It’s all too common to hear things about the death of cinema these days. Too much saturation, too many sequels, not enough originality. These are the charges levelled; and they are fair ones. It’s true that cinema ‘isn’t what it was’ - whatever that means - but while it’s easy to lament, it’s just as easy to see that one aspect of cinema is booming: the acting.
Not since the golden age of cinematic performance (the late 60s and 70s) have the movies had such a rich bench of acting talent, and, while the guys on this list might fall slightly short of the level set by De Niro, Pacino, Nicholson and co., the fact remains that today’s leading men (if you can call them that) are a damn-fine bunch of performers.
With that said, let’s set some criteria for the list that will follow: these are all actors who have come to prominence in the last decade or so.
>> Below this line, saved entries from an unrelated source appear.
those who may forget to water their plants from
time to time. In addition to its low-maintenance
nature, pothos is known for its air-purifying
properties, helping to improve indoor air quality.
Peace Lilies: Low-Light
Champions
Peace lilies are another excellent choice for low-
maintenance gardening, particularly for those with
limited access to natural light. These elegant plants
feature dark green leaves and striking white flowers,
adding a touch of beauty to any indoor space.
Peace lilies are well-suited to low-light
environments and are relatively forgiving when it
While they might have appeared in big films before this time, it is only since 2005 that they have truly hit the proverbial heights; whether that be as leading men or character actors or something in between. For this reason, names that would otherwise appear on any list of great, working actors - Brad Pitt, Leonardo Di Caprio, George Clooney, Ethan Hawke, Christian Bale - miss out by proxy.
With no further ado, here are the 10 Greatest Actors Alive (And Currently Working).
10. Jack O'Connell
Jack O’Connell has come a long way since Skins, a show he was routinely the only thing worth watching for. A volatile presence, he combines his natural, working-class, jack-the-lad Englishness with something more approaching star quality—as made evident by Angelina Jolie’s casting of him in her failed war-time epic, Unbroken.
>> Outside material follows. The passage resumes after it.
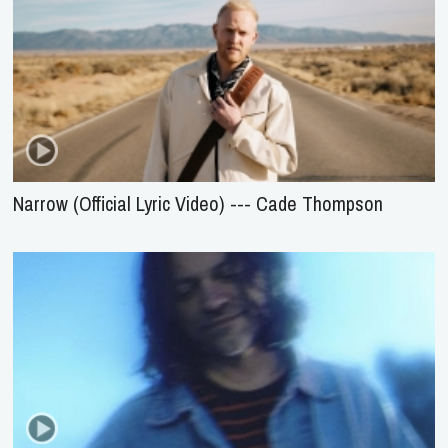
Narrow (Official Lyric Video) --- Cade Thompson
As Louis Zamperini, O’Connell showed his movie-star potential, but his true nature lies in smaller, darker, ultimately more unsettling fare. He was magnetic in ’71, one of last year’s most underrated films, and he was a true phenomenon in Starred Up, a performance which looks set to define him. Those films showed O’Connell in all his combustible energy, and, at only 24, there should be plenty more to come from an actor who provides a welcome respite from the WASP-ish talents of British cohorts like Eddie Redmayne and Benedict Cumberbatch.
See Him In: The Runaway: a TV mini-series based on the Martina Cole novel of the same name.